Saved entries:
+ + + + +

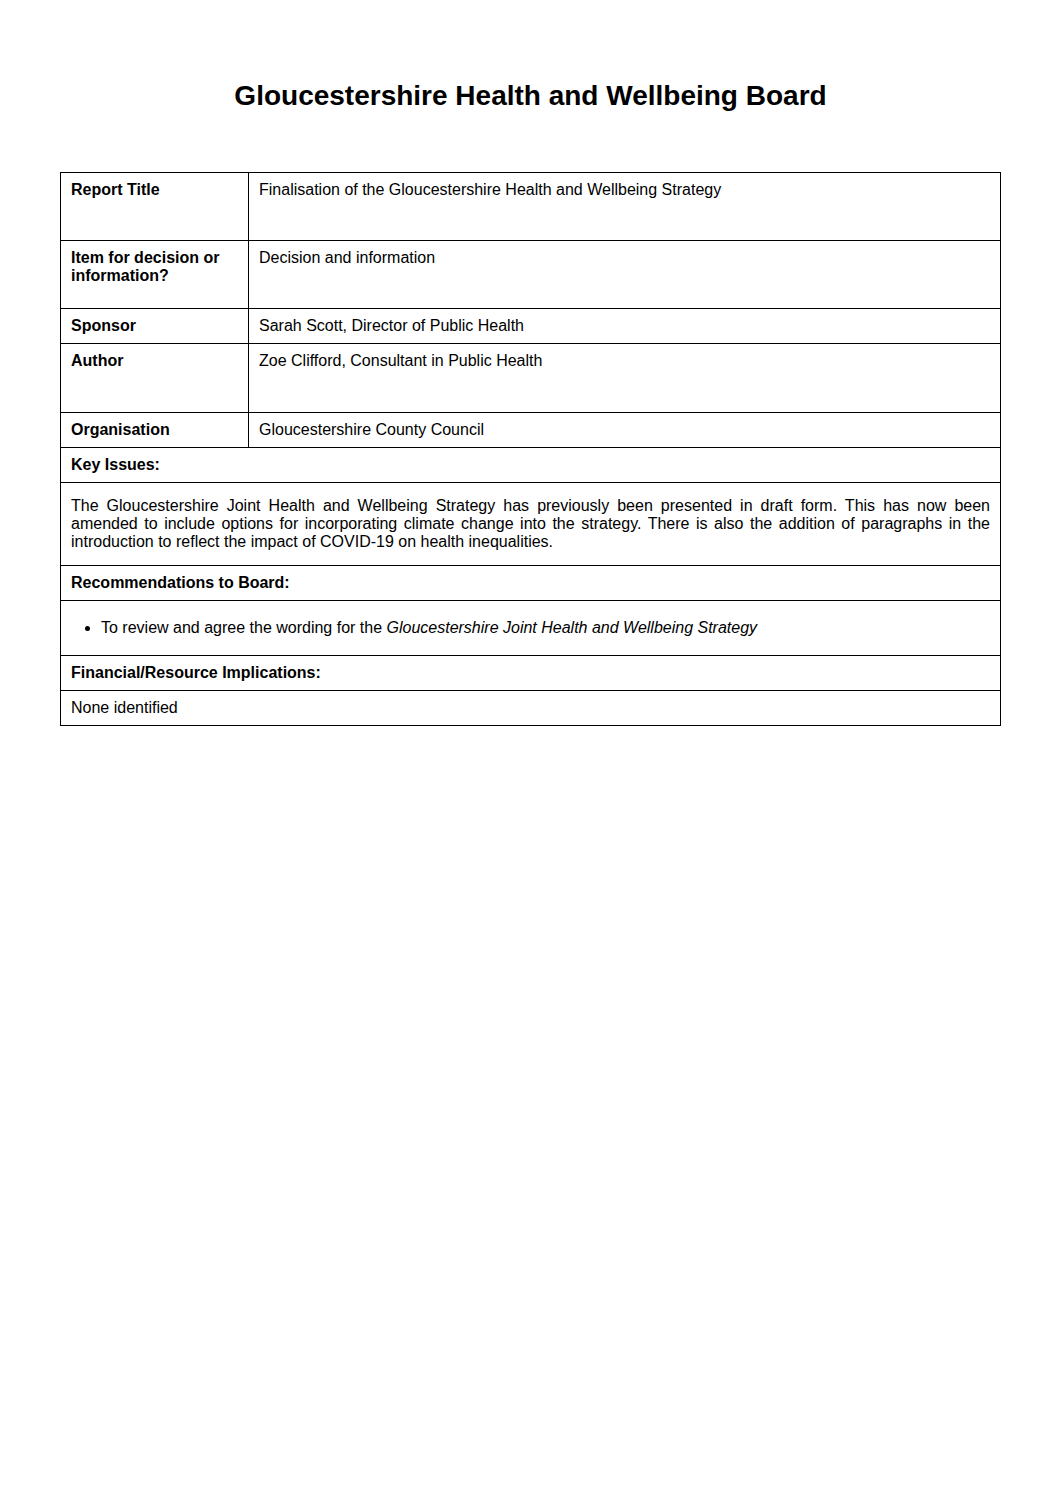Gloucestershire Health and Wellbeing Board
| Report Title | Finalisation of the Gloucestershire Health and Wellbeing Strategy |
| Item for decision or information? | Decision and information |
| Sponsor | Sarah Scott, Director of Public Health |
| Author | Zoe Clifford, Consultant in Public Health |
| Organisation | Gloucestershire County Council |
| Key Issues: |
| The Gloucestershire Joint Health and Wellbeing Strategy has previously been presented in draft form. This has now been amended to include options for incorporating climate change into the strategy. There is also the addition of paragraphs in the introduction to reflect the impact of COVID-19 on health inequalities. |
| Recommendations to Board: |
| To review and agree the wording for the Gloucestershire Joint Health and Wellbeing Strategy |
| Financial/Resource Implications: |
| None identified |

+ + + + +

Write out each line above containing "Strategy".

Exercise solution:
| Report Title | Finalisation of the Gloucestershire Health and Wellbeing Strategy |
| The Gloucestershire Joint Health and Wellbeing Strategy has previously been presented in draft form. This has now been amended to include options for incorporating climate change into the strategy. There is also the addition of paragraphs in the introduction to reflect the impact of COVID-19 on health inequalities. |
| To review and agree the wording for the Gloucestershire Joint Health and Wellbeing Strategy |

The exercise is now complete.